For Landy, who emphasizes the app’s educational value, ensuring anonymity and privacy has been a concern from the start. Images are posted as either public or private, but all of them must be approved by the site’s medical officer and moderation team to ensure they don’t include identifying features, like names, numbers, or case information. Before images can become publicly available, patients must also give their permission, using an in-app form that doctors share with their patients.
Another company, ReelDx, is well acquainted with HIPAA. Based in Oregon, the two-year-old startup is the YouTube to Figure 1’s Instagram; users (primarily surgeons and other doctors) upload videos of procedures or conditions to ReelDx’s servers. Upon receipt, videos are processed and converted into a common format. These videos are then viewed by medical professionals for education and reference. Although patients aren’t named in the videos, their bodies and faces (in some cases) can been seen, and their voices can be heard in many of them. When encountering interesting cases, medical professionals using ReelDX, as with Figure 1, are required to ask patients to sign waivers allowing them to be documented.
Bill Kelly, ReelDx’s CEO, says the company doesn’t charge to view or upload videos for now, and offers outside developers an API that lets them store and display HIPAA-compliant data within their own apps. The startup is also forming content partnerships with emergency medicine education providers, allowing its videos to be seen by EMTs in training. Before joining ReelDx, Kelly founded online education pioneer Learning.com.
“Having cases on video is superior to simulations and simulation labs set up around medical education,” Kelly explains. “In simulations, the best you can get are actors or dummies which are semi-responsive to the actions of students. In a lot of cases, we heard feedback that people appreciate the value of a real patient case study on video.”

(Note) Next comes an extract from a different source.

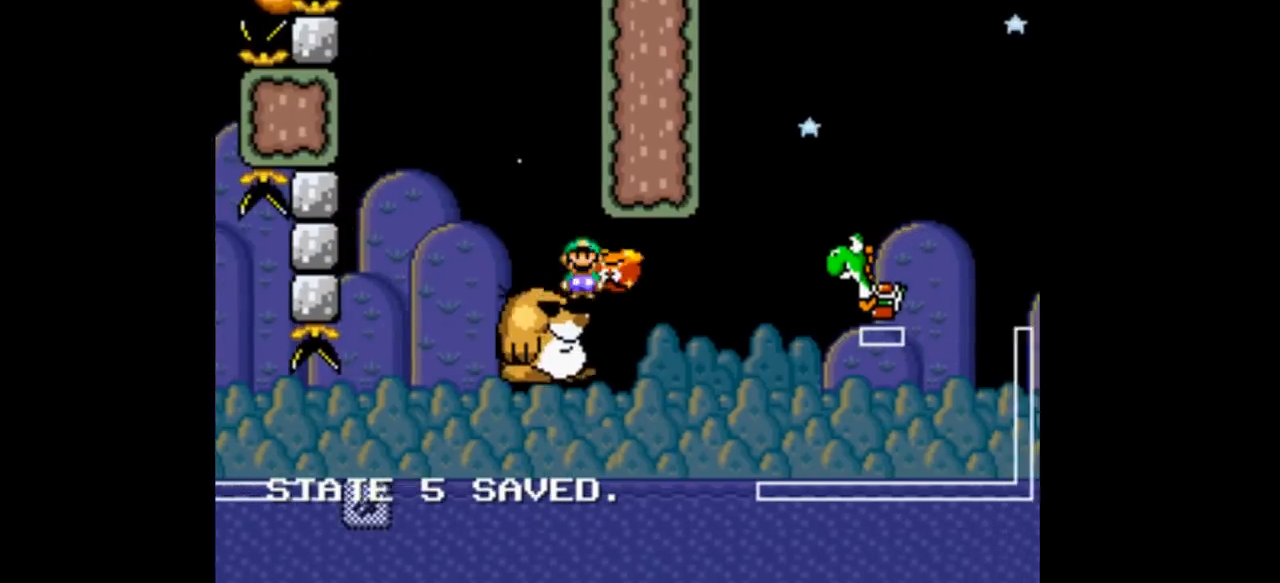
{"dt_ms": 500, "buttons": ["B", "Y", "DPAD_RIGHT"], "events": [[233, "DPAD_RIGHT", "down"], [300, "B", "down"], [367, "Y", "up"], [467, "Y", "down"]]}
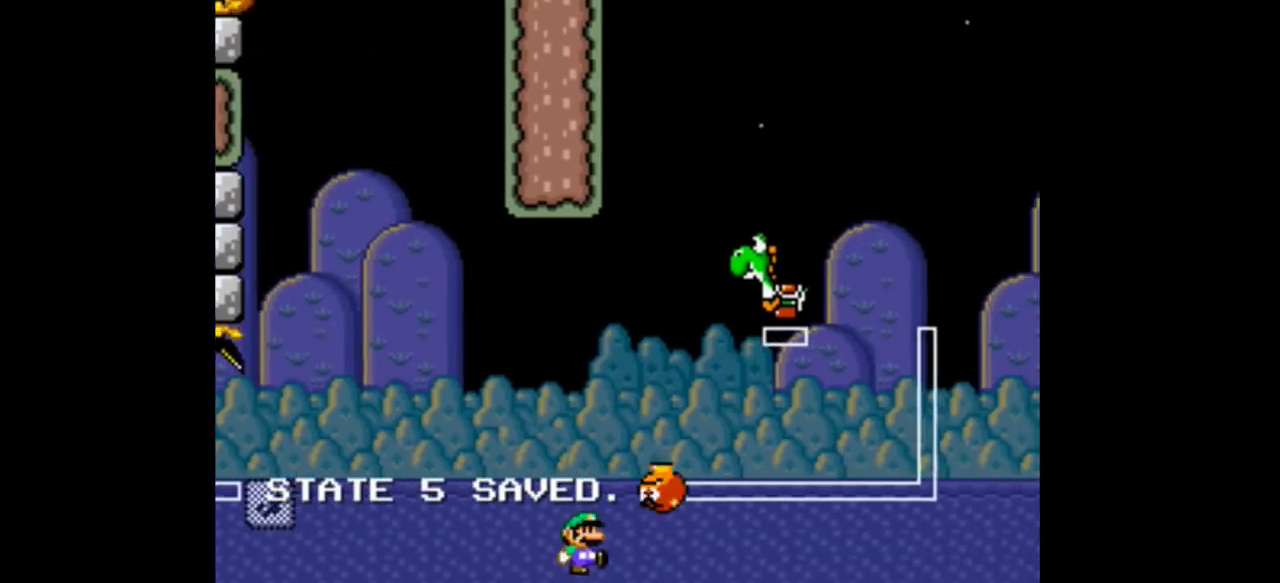
{"dt_ms": 500, "buttons": ["Y"], "events": [[200, "B", "up"], [267, "DPAD_RIGHT", "up"], [467, "DPAD_RIGHT", "down"], [500, "DPAD_RIGHT", "up"]]}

One thing that makes it easier for both companies to acquire content is the simple fact that medical professionals love taking and discussing pictures and video. When I spoke with Kelly, he noted that many doctors tend to avoid more high-tech methods such as iPhones, GoPros, or even Google Glass, instead preferring more conventional point-and-shoot digital cameras switched to video mode. Landy added that quick sharing of visual data among doctors was both commonplace, and that much of his company’s value add was building a taxonomy for the imagery along with an easy and safe (and legal) way of accessing it.
Gone are the days, it seems, when doctors published their photos in low-circulation medical journals: Now patients come in with an unusual, off-putting, or embarrassing condition, and the doctor requests permission to share photo or video of the condition on an app—in the hopes of diagnosing it better, talking about it, even joking about it. It also creates an odd gray zone where patients go into the general practioner’s office or the emergency room and end up with their likenesses (or at least their X-rays) inspiring a publicly accessible message board thread.
Strange, sure. But it’s also an example of how online education works in the post-Internet age. For many nurses, doctors, and EMTs, the existence of a YouTube- or Instagram-derived site that helps them get better at their job is almost second nature. If ReelDx and Figure 1 can figure out how to navigate those waters, it’s a good bet they’ll thrive on a peculiar combination of high-tech medical consultations, social networking and sheer—and, yes, sometimes grotesque—curiosity.